#### Activity:
Set down, character for character, everything in the records below from the line holding "sputnik chandelier, 2.53 +1.39" down to the line holding "decorative throw pillow @ [447, 258, 476, 286], 3.17", and no other line.
++++
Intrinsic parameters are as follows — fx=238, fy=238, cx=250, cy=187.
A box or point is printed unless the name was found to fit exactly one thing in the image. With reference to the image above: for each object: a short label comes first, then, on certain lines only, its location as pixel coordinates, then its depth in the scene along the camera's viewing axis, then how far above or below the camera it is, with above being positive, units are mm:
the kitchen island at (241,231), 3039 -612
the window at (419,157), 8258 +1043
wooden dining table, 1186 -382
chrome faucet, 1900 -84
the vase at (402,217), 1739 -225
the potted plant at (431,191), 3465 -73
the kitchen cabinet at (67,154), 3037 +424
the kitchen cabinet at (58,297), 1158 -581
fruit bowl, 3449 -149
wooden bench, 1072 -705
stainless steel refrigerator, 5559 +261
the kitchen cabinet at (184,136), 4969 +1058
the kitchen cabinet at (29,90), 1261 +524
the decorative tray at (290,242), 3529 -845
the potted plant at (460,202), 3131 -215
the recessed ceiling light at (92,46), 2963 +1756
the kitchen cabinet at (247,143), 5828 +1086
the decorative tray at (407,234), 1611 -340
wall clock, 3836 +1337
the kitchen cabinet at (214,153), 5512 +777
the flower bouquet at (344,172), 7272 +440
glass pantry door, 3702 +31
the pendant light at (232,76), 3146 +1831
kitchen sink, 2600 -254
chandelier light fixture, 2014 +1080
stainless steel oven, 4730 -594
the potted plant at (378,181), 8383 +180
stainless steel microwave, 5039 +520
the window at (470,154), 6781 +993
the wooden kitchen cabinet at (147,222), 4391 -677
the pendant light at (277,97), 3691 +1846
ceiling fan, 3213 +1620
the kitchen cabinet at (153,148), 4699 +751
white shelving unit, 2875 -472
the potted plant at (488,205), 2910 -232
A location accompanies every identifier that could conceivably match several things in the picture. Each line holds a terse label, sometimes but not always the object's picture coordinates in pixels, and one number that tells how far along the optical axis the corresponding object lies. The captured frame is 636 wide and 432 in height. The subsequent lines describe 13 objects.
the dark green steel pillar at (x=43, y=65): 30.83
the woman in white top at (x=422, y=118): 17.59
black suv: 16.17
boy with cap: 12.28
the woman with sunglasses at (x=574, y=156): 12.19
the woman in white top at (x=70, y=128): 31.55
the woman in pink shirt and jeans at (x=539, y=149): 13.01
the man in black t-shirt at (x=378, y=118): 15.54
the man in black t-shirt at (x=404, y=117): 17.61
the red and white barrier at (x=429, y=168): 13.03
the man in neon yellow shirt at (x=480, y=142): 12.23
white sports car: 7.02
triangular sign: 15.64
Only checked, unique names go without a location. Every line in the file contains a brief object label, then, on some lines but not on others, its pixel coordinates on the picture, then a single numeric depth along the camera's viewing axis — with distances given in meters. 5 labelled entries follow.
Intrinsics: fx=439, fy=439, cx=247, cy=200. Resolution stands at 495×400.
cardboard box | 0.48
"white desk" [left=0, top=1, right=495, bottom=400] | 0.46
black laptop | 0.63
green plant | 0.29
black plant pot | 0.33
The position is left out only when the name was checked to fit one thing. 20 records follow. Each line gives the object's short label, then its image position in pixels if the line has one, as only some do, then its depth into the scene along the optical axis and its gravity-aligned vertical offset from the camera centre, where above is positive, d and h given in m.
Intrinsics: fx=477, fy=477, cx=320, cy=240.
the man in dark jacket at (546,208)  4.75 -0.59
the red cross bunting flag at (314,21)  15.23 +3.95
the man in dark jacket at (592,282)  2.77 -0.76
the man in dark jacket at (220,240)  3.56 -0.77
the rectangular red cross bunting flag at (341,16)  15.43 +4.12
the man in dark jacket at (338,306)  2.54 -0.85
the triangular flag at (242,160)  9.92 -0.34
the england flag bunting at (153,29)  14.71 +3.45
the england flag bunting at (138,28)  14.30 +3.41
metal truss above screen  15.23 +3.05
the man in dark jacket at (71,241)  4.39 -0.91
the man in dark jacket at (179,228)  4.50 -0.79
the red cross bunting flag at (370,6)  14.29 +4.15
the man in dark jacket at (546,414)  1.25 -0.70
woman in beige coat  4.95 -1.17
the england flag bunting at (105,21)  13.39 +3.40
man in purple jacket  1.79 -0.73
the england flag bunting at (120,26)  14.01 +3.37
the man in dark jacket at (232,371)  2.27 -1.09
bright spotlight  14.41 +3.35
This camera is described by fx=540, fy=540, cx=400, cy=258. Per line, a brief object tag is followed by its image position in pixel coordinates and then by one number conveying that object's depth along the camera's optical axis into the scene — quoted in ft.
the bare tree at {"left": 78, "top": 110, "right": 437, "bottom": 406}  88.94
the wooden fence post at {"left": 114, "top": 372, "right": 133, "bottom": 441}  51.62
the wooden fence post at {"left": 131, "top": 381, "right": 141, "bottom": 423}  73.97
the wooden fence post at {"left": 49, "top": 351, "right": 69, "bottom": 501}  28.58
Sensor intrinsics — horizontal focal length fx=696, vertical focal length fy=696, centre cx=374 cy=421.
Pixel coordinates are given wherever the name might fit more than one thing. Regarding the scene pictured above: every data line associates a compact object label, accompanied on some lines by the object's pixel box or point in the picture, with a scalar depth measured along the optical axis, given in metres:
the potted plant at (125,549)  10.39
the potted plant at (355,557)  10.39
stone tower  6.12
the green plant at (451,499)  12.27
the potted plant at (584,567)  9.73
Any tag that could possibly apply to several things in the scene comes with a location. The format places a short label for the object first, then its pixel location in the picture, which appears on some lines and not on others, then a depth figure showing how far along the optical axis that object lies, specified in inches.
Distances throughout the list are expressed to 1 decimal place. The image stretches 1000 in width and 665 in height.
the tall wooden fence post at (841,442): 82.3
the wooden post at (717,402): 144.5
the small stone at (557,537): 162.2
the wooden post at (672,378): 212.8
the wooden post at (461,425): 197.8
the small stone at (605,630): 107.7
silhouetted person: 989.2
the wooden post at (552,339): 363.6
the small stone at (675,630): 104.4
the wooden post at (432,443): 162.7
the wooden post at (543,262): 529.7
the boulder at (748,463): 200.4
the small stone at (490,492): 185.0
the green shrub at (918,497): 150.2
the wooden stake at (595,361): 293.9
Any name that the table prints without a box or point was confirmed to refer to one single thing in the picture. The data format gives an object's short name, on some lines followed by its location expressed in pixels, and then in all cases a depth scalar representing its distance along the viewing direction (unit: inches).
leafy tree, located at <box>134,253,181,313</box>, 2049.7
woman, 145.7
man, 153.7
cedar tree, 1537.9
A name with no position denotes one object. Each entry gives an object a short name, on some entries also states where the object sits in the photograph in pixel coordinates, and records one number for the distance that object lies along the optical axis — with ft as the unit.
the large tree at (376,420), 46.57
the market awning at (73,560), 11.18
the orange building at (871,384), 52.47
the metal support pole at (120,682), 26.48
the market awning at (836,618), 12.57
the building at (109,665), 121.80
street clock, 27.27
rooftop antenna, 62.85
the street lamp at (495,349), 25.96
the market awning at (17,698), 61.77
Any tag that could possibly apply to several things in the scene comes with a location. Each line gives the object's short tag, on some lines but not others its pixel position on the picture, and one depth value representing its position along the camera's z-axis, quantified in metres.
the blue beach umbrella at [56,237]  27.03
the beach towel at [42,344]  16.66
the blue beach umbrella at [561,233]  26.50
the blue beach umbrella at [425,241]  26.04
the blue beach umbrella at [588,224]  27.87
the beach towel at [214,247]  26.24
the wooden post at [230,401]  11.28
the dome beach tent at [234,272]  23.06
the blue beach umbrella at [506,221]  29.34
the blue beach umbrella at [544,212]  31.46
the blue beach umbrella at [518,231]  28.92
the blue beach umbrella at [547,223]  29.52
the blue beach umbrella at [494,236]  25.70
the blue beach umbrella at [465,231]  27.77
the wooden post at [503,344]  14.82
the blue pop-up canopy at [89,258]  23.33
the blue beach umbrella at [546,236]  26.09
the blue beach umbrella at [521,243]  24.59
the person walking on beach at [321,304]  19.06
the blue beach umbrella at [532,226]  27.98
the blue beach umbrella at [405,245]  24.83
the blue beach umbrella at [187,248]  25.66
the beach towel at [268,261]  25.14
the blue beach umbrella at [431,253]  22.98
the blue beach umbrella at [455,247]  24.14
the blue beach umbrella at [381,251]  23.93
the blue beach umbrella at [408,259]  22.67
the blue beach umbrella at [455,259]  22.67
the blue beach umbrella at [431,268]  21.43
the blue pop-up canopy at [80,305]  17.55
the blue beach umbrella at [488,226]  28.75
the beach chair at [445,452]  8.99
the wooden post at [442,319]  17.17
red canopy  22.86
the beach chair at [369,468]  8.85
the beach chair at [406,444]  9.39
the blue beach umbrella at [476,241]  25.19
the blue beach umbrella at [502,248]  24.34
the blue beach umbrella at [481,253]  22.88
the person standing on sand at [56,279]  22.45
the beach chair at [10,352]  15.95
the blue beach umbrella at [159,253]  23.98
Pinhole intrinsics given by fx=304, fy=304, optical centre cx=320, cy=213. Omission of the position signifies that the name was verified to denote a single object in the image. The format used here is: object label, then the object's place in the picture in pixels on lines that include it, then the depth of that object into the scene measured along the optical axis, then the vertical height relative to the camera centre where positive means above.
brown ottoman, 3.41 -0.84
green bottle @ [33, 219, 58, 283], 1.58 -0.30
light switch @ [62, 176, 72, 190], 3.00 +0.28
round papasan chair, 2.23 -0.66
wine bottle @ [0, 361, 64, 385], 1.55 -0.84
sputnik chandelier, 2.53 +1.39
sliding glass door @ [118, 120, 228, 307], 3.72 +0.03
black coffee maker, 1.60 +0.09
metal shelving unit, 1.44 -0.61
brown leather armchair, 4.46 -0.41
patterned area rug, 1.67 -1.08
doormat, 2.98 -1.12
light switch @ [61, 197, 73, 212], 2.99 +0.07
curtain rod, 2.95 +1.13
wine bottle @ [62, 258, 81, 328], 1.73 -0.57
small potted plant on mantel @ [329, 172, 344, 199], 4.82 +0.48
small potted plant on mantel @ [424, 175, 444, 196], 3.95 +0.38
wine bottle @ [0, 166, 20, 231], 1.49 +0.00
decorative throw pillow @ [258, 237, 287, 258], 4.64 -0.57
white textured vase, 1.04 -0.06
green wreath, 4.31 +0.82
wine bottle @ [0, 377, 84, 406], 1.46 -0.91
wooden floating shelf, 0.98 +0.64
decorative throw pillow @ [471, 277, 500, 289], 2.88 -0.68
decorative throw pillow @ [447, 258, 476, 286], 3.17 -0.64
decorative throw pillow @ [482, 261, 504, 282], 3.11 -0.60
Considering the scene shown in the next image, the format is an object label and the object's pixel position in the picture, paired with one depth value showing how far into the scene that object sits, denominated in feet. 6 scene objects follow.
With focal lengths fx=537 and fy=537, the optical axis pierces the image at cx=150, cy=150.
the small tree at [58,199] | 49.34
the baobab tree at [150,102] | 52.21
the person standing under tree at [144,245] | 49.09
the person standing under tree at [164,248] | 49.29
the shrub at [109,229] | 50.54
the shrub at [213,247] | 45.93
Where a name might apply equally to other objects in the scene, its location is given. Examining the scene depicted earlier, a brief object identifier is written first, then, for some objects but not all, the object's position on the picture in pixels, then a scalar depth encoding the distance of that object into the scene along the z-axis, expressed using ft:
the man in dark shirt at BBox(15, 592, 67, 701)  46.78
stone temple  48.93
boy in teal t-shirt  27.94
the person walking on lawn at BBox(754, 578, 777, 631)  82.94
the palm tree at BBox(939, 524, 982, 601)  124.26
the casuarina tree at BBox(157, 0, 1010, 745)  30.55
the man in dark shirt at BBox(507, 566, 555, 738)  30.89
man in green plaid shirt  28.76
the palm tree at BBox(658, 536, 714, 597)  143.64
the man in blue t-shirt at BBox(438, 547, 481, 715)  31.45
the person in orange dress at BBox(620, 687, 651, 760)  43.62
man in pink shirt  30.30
++++
#### Solution to the exercise:
sputnik chandelier, 2.53 +1.39
sliding glass door @ [118, 120, 228, 307], 3.72 +0.03
black coffee maker, 1.60 +0.09
metal shelving unit, 1.44 -0.61
brown leather armchair, 4.46 -0.41
patterned area rug, 1.67 -1.08
doormat, 2.98 -1.12
light switch @ [61, 197, 73, 212], 2.99 +0.07
curtain rod, 2.95 +1.13
wine bottle @ [62, 258, 81, 328], 1.73 -0.57
small potted plant on mantel @ [329, 172, 344, 199], 4.82 +0.48
small potted plant on mantel @ [424, 175, 444, 196], 3.95 +0.38
wine bottle @ [0, 166, 20, 231], 1.49 +0.00
decorative throw pillow @ [258, 237, 287, 258], 4.64 -0.57
white textured vase, 1.04 -0.06
green wreath, 4.31 +0.82
wine bottle @ [0, 377, 84, 406], 1.46 -0.91
wooden floating shelf, 0.98 +0.64
decorative throw pillow @ [471, 277, 500, 289], 2.88 -0.68
decorative throw pillow @ [447, 258, 476, 286], 3.17 -0.64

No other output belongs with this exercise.